The men, in their twenties and thirties, were detained in raids in Greater Manchester, London and the Midlands in November and December.
They are being held under draconian conditions including having to remain in their homes for 18 hours a day. They are banned from using mobile telephones or having access to the internet.
The men have either had their asylum claims rejected or are awaiting decisions. They say that they cannot be returned to Iraq because they fear ill-treatment.
On Wednesday Mr Justice Sullivan, a High Court judge, quashed control orders made against the men, declaring the orders incompatible with their human rights.
The allegations of links with Abu Musab al-Zarqawi, al-Qaeda’s leader in Iraq who was killed this month, reflect Whitehall’s anger at the ruling. With the battle lines drawn between the judiciary and ministers over anti-terror laws, Whitehall is clearly attempting to put the judges on the back foot by indicating that they are not taking the threat and potential danger to the public seriously.
John Denham, who chairs the Commons Home Affairs Select Committee, demanded urgent talks between politicians and the judiciary. He told the BBC Radio 4 Today programme: “There is a constitutional crisis emerging here, I think, about the way in which the judges and the courts are approaching these issues.
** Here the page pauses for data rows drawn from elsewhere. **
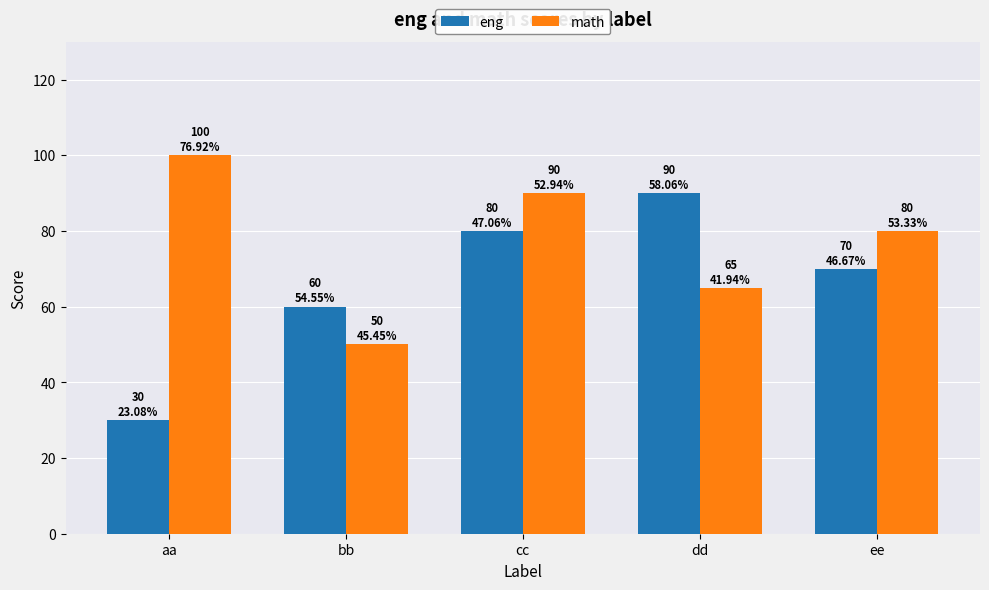

List the series in order of their peak value, highest first.

math, eng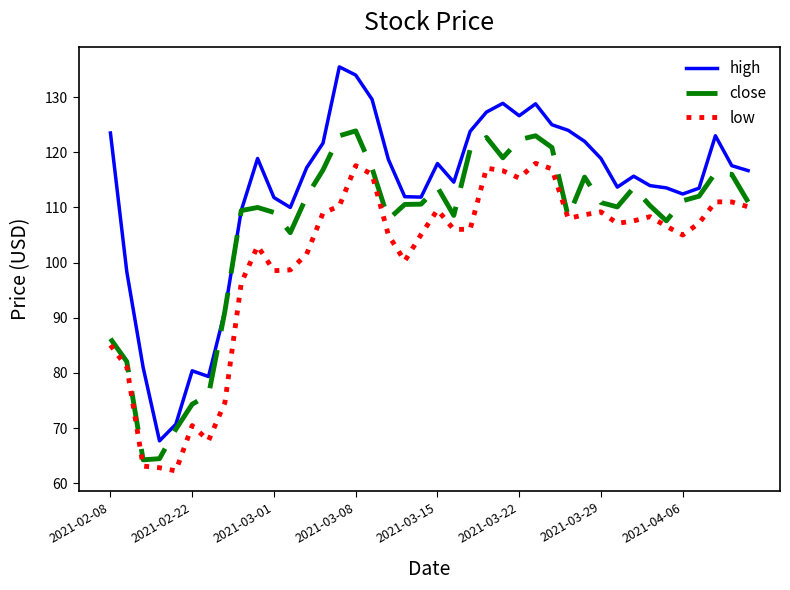

Which series has the largest range (max minus min)?

high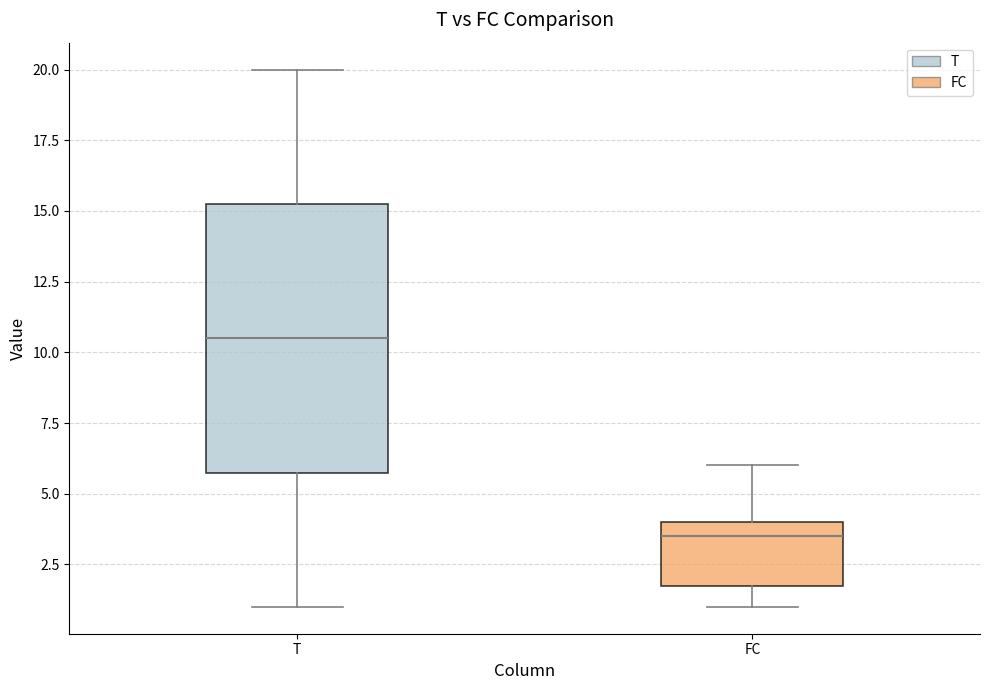

Which box is the tallest, from its lower edge to its upper edge?

T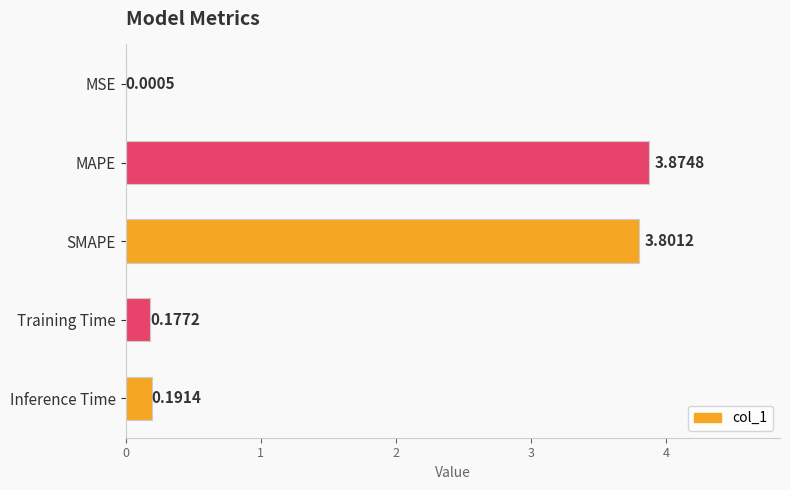

What is the change in value from SMAPE to Inference Time?

-3.6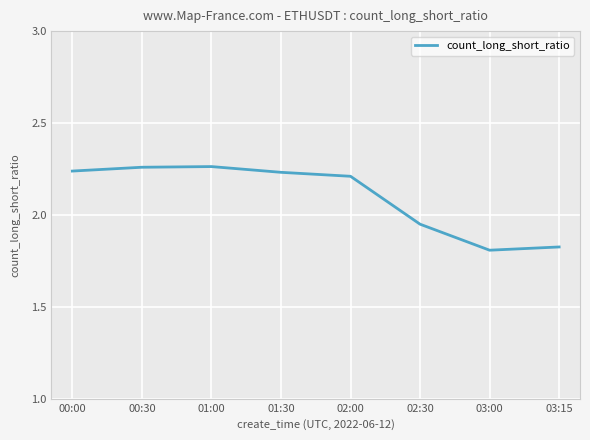

What is the sum of the values at 01:30 and 02:30?

4.2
“When many of us, as I did, supported the Human Rights Act — and indeed still support it — we thought that, on great matters of state of this sort, if the elected Parliament had taken a careful view of what was in the wider public interest that would be given considerable weight by the courts.
“That doesn’t seem to be what’s happening at the moment and that’s why I don’t think it’s over the top to talk about an emerging constitutional crisis.”
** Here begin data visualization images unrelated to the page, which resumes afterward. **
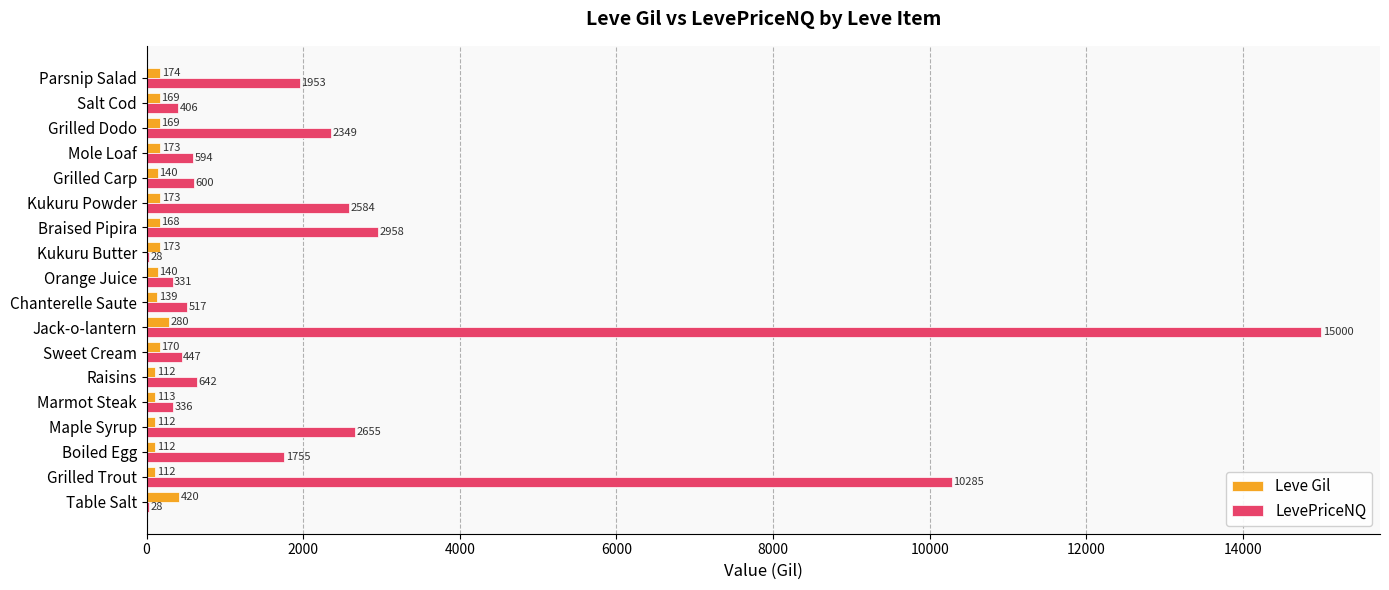

Which series changed the most between Raisins and Salt Cod?

LevePriceNQ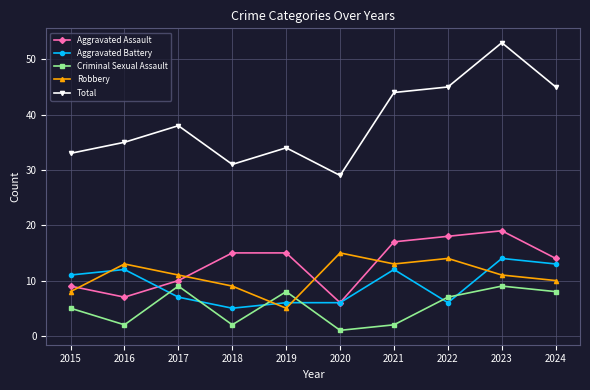

What is the value of the Criminal Sexual Assault point at the 2nd from the left?

2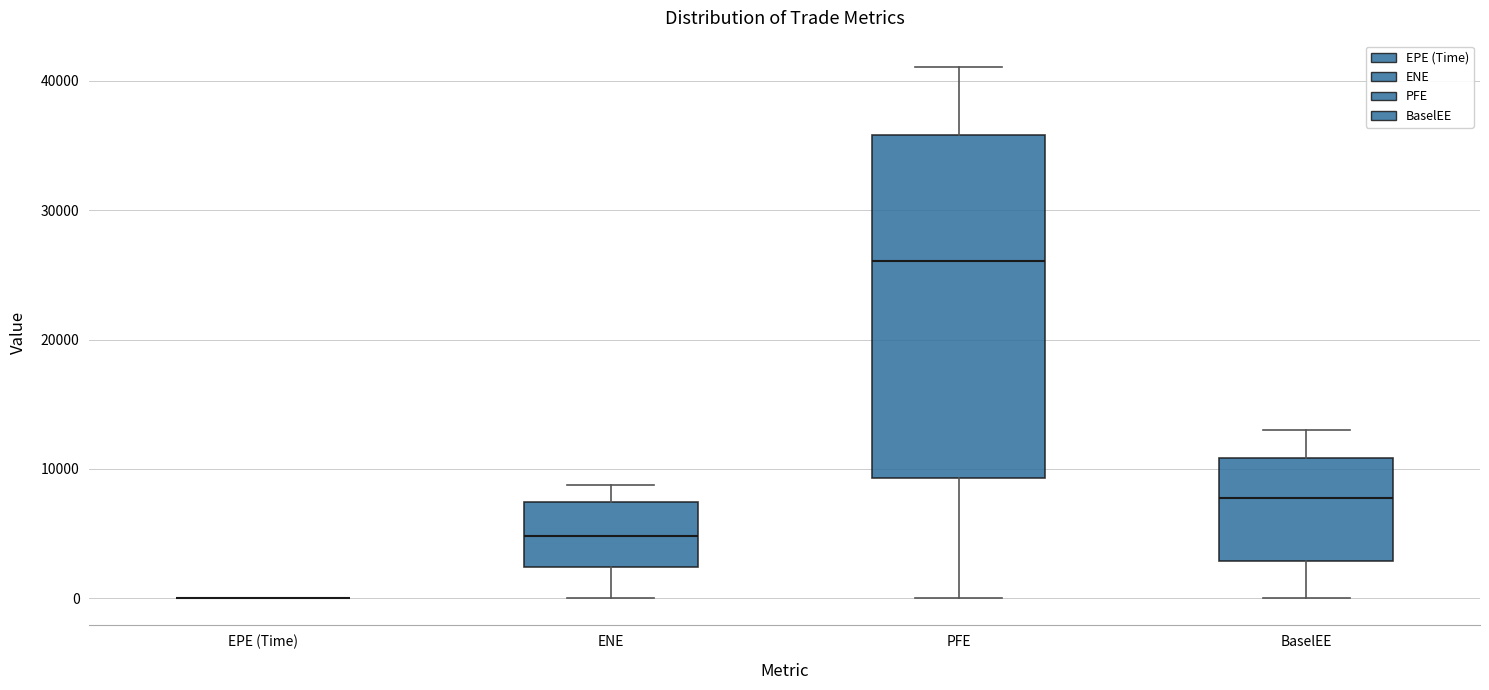

Reading left to right, transcribe this box plot: for each box, give where its median line is, the range the box spans, and where its two whiskers end, as read against the y-axis. The values are not printed on the chart, so give them approximately, as read against the axis.

EPE (Time): box collapsed to a line at 0, whiskers 0 to 0
ENE: median 5000, box 2000 to 7000, whiskers 0 to 9000
PFE: median 26000, box 9000 to 36000, whiskers 0 to 41000
BaselEE: median 8000, box 3000 to 11000, whiskers 0 to 13000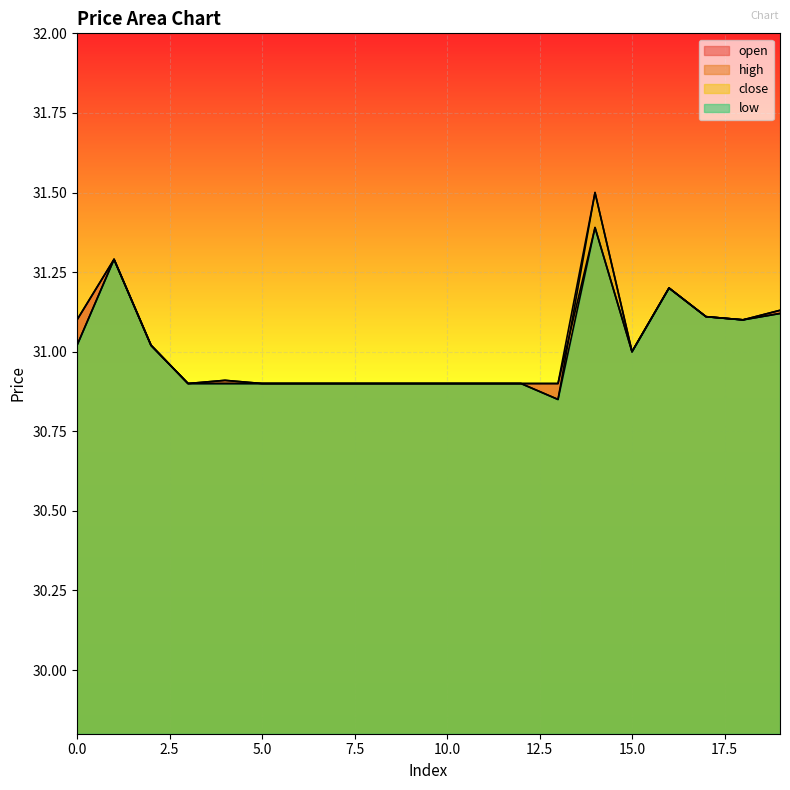

Does the chart display data point markers on the line(s)?

No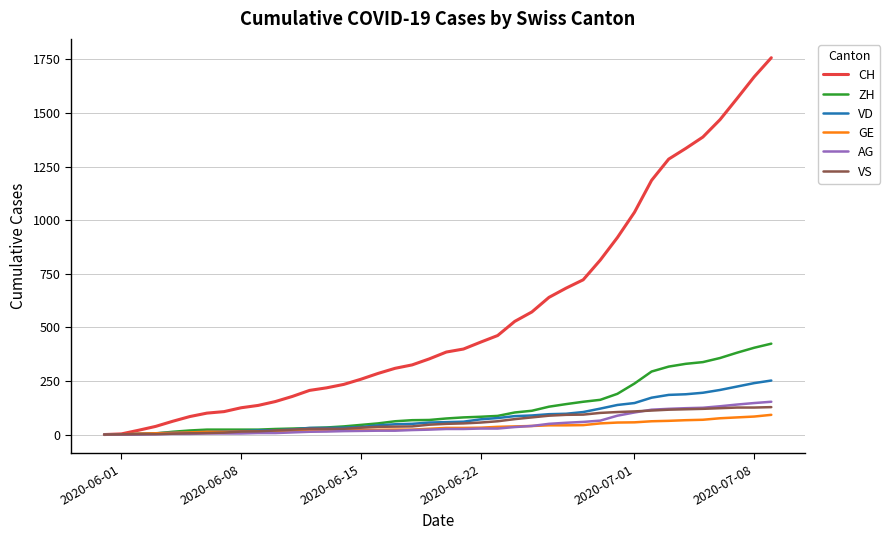

What is the maximum value for AG?

153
John Reid, the Home Secretary, will seek to overturn the control order ruling. The first hearing takes place on Monday. but an appeal in the case of the Iraqis is unlikely to be heard befor the autumn.
If the High Court decisions stand, human rights lawyers say that the Government will have to go back to the drawing board.
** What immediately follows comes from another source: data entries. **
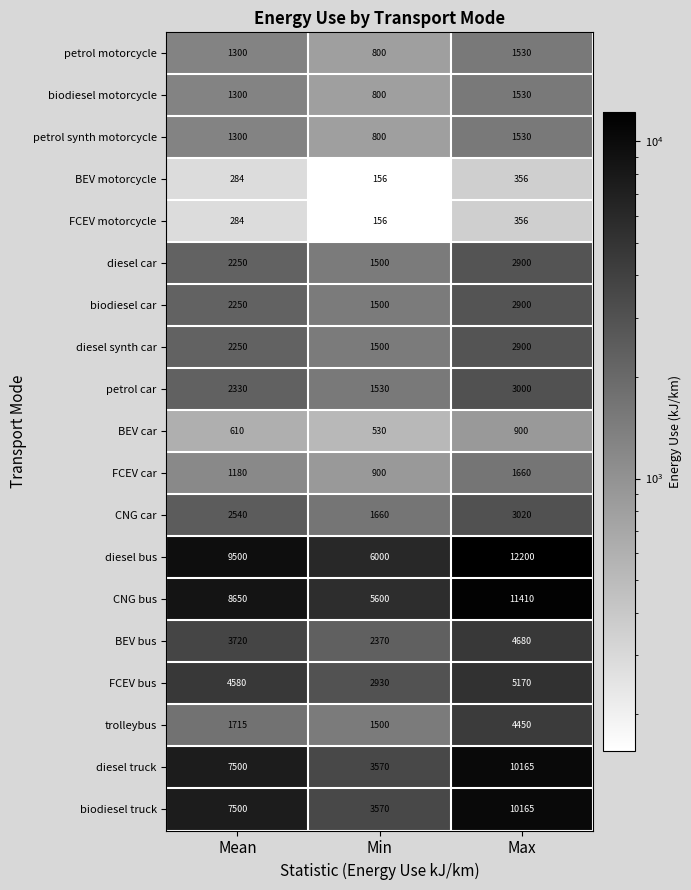

Which category has the lowest value across all series?

Min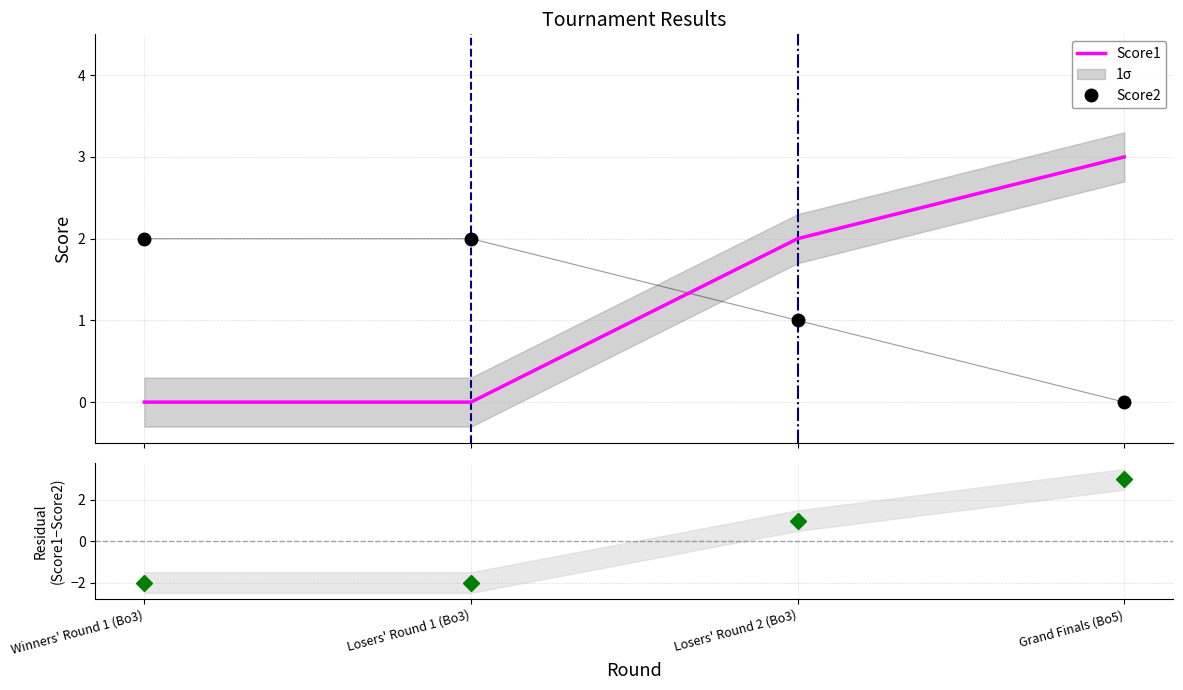

Does the chart display data point markers on the line(s)?

No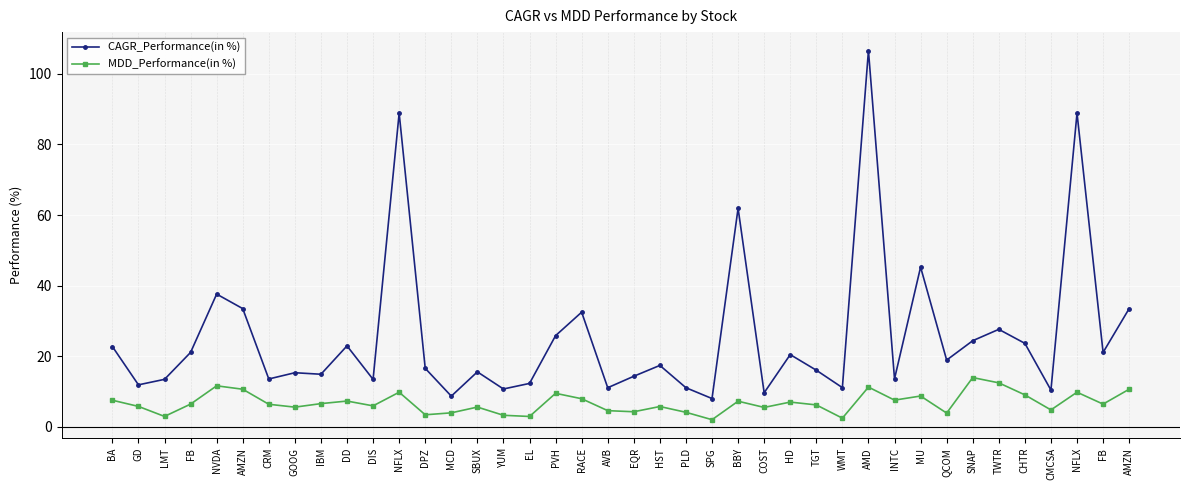

Count the number of data series in this chart.

2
Mr Denham said that he could see no alternative to some form of control order. “If effective control orders are struck down . . . I think that probably means that the people go back into the pool of people we are concerned about and the security services will take very difficult decisions about who not to keep an eye on, and let’s just hope they choose the right people.”
Yesterday the office of the Lord Chief Justice, Lord Phillips of Worth Matravers, said that there was already an informal mechanism for exchanging views through regular meetings between the head of the judiciary and ministers.
David Pannick, QC, a leading human rights barrister, said: “There is no constitutional crisis. On the contrary, the constitution is working well. Judges are doing their job and applying the laws enacted by Parliament, including the Human Rights Act.
“If politicians find that inconvenient, they will just have to try a bit harder to devise policies that comply with basic principles. If there is a crisis, it is a synthetic political crisis created by politicians.”